Problem statement – Could you repeat everything from the line containing "Reading left to" down through the end of the data, changing "chart" to "graph" and leaving everything else untouched? Omit the pictures from your answer.

Collected data –

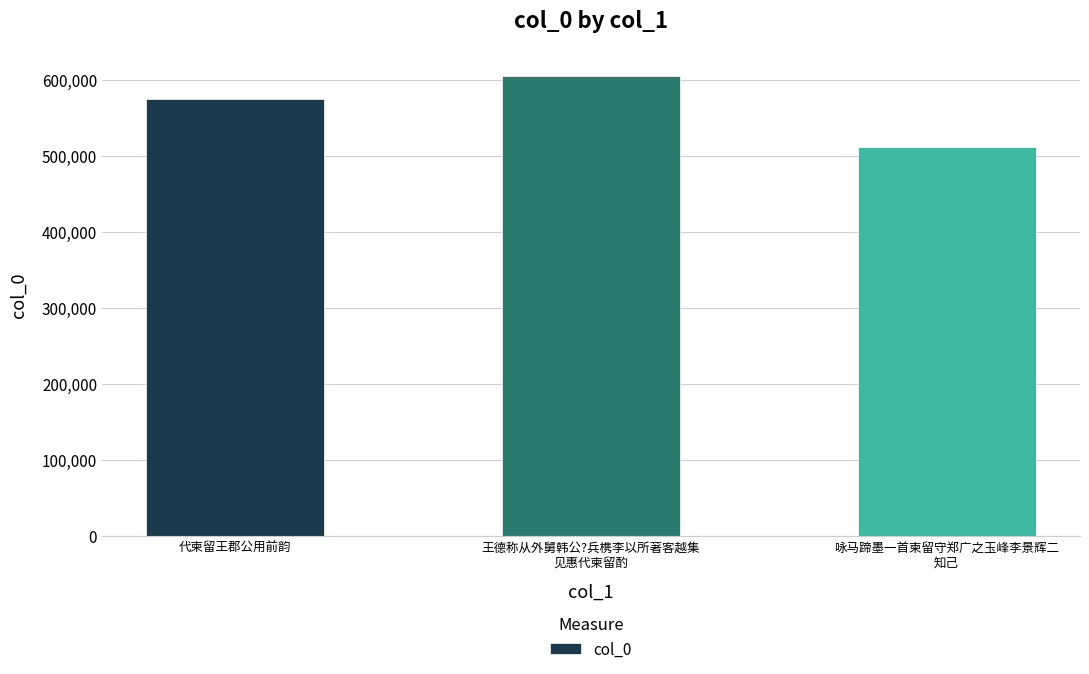

How many distinct data groups are displayed?

1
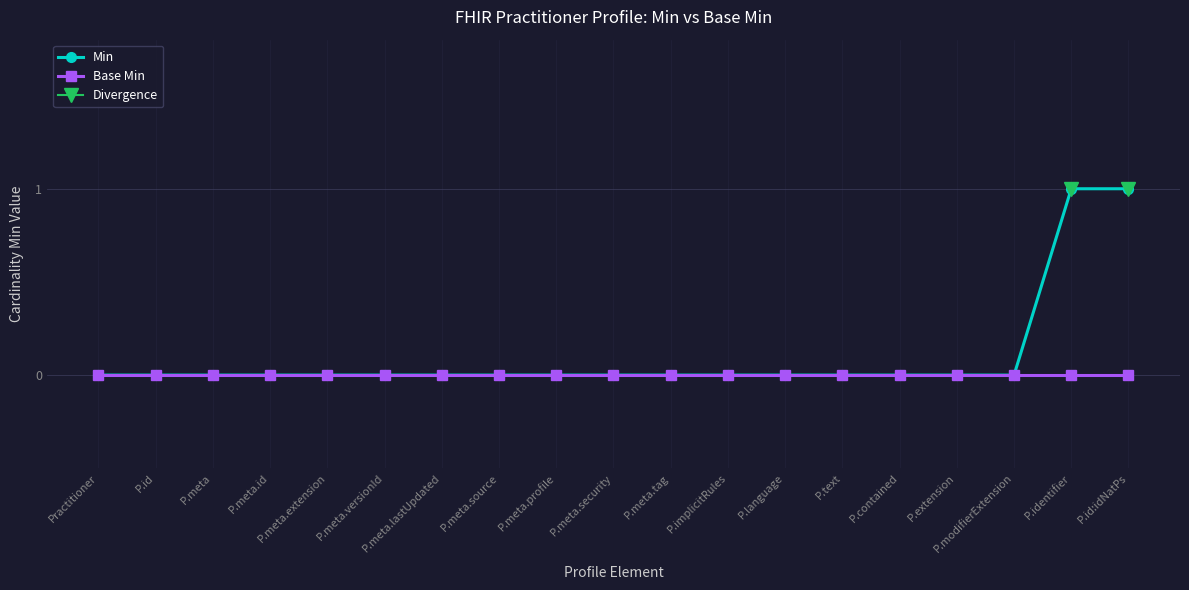

Reading left to right, extract all data points from this chart.

Min: 0	0	0	0	0	0	0	0	0	0	0	0	0	0	0	0	0	1	1
Base Min: 0	0	0	0	0	0	0	0	0	0	0	0	0	0	0	0	0	0	0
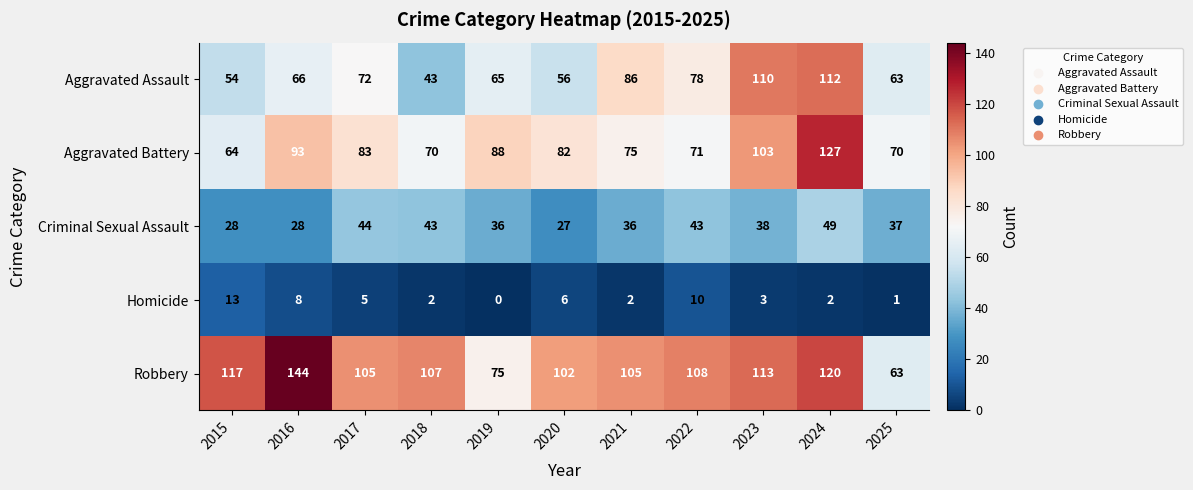

Which label corresponds to the largest value in the chart?

2016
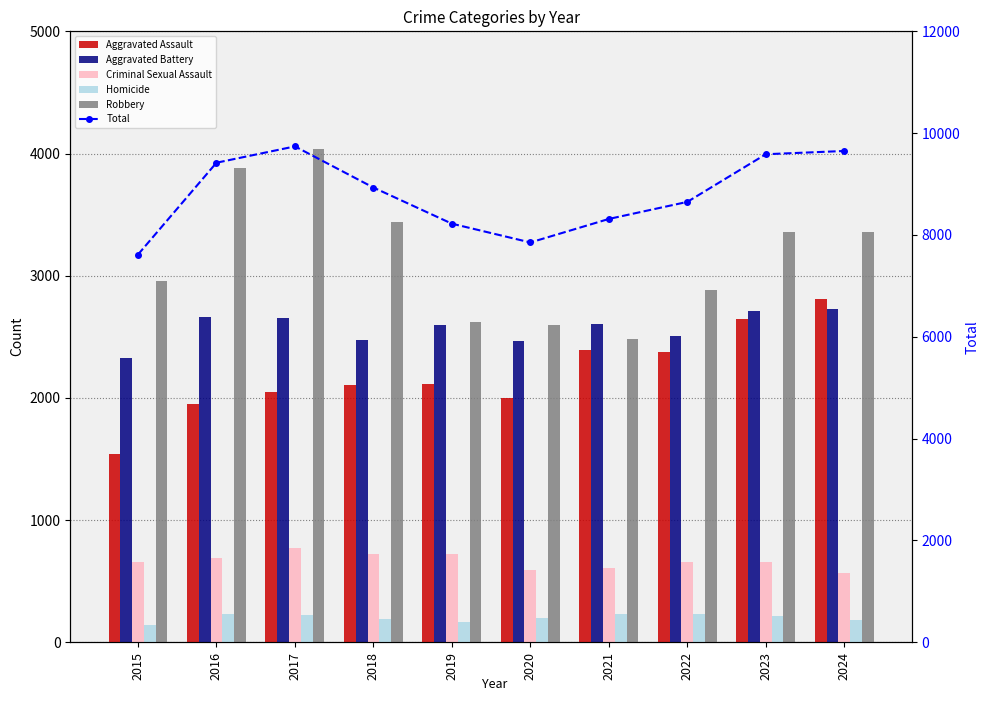

How many values in the Homicide series are below 218?

5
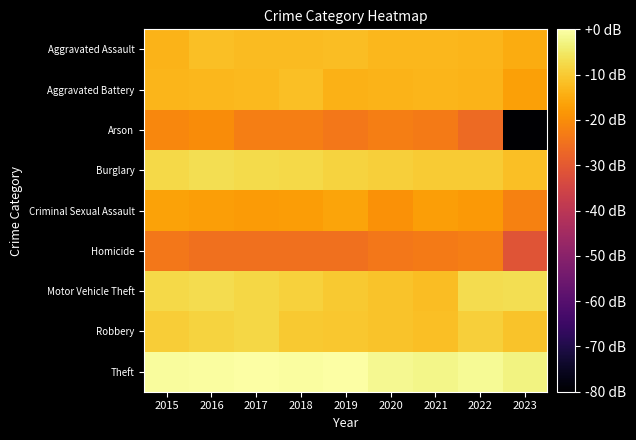

At which category does the chart reach its minimum across all series?

2023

Response for this exercise –
Reading left to right, extract all data points from this graph.

Min: 0	0	0	0	0	0	0	0	0	0	0	0	0	0	0	0	0	1	1
Base Min: 0	0	0	0	0	0	0	0	0	0	0	0	0	0	0	0	0	0	0

Which label corresponds to the largest value in the graph?

2016

How many values in the Homicide series are below 218?

5

At which category does the graph reach its minimum across all series?

2023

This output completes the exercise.